__Your instructions__. Copy the data exactly; pictures stay out of the copy.
• • •
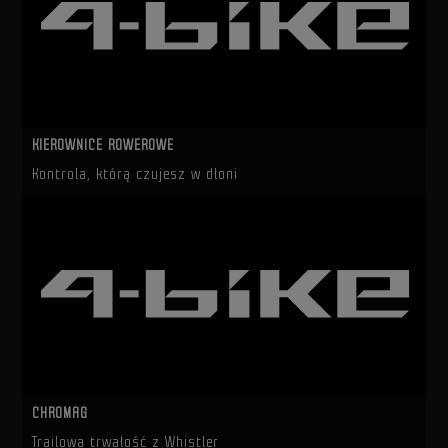
KIEROWNICE ROWEROWE
Kontrola, którą czujesz w dłoni
CHROMAG
Trailowa trwałość z Whistler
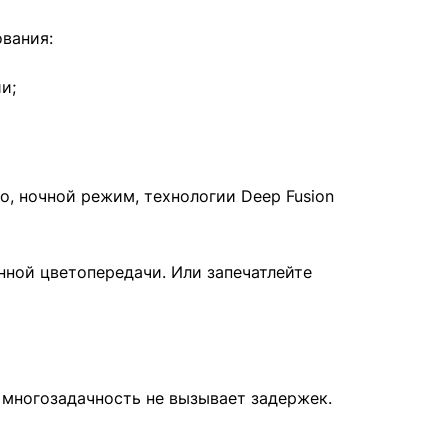
ования:
и;
o, ночной режим, технологии Deep Fusion
нной цветопередачи. Или запечатлейте
 многозадачность не вызывает задержек.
• • •
__Solution__.
KIEROWNICE ROWEROWE
Kontrola, którą czujesz w dłoni
CHROMAG
Trailowa trwałość z Whistler
ования:
и;
o, ночной режим, технологии Deep Fusion
нной цветопередачи. Или запечатлейте
 многозадачность не вызывает задержек.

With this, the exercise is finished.